↓
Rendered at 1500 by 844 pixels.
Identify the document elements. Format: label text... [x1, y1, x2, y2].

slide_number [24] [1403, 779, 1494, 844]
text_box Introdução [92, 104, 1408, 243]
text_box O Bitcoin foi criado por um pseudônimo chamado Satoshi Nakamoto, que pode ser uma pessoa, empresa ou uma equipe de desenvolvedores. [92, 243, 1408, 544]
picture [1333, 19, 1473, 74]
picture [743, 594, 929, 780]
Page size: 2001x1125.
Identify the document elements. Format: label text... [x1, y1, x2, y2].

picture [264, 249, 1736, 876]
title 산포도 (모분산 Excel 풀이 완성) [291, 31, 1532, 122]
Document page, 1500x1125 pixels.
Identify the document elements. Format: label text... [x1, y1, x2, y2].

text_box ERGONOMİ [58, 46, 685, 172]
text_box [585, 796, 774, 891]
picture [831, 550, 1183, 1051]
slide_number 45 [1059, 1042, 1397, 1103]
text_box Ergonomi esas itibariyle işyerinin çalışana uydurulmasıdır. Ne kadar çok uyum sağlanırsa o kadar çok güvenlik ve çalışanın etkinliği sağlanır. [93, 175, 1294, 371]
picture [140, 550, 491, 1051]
↑
Set all the entries above down again exactly.

# Exercise solution:
Rendered at 1500 by 844 pixels.
Identify the document elements. Format: label text... [x1, y1, x2, y2].

slide_number [24] [1403, 779, 1494, 844]
text_box Introdução [92, 104, 1408, 243]
text_box O Bitcoin foi criado por um pseudônimo chamado Satoshi Nakamoto, que pode ser uma pessoa, empresa ou uma equipe de desenvolvedores. [92, 243, 1408, 544]
picture [1333, 19, 1473, 74]
picture [743, 594, 929, 780]
Page size: 2001x1125.
Identify the document elements. Format: label text... [x1, y1, x2, y2].

picture [264, 249, 1736, 876]
title 산포도 (모분산 Excel 풀이 완성) [291, 31, 1532, 122]
Document page, 1500x1125 pixels.
Identify the document elements. Format: label text... [x1, y1, x2, y2].

text_box ERGONOMİ [58, 46, 685, 172]
text_box [585, 796, 774, 891]
picture [831, 550, 1183, 1051]
slide_number 45 [1059, 1042, 1397, 1103]
text_box Ergonomi esas itibariyle işyerinin çalışana uydurulmasıdır. Ne kadar çok uyum sağlanırsa o kadar çok güvenlik ve çalışanın etkinliği sağlanır. [93, 175, 1294, 371]
picture [140, 550, 491, 1051]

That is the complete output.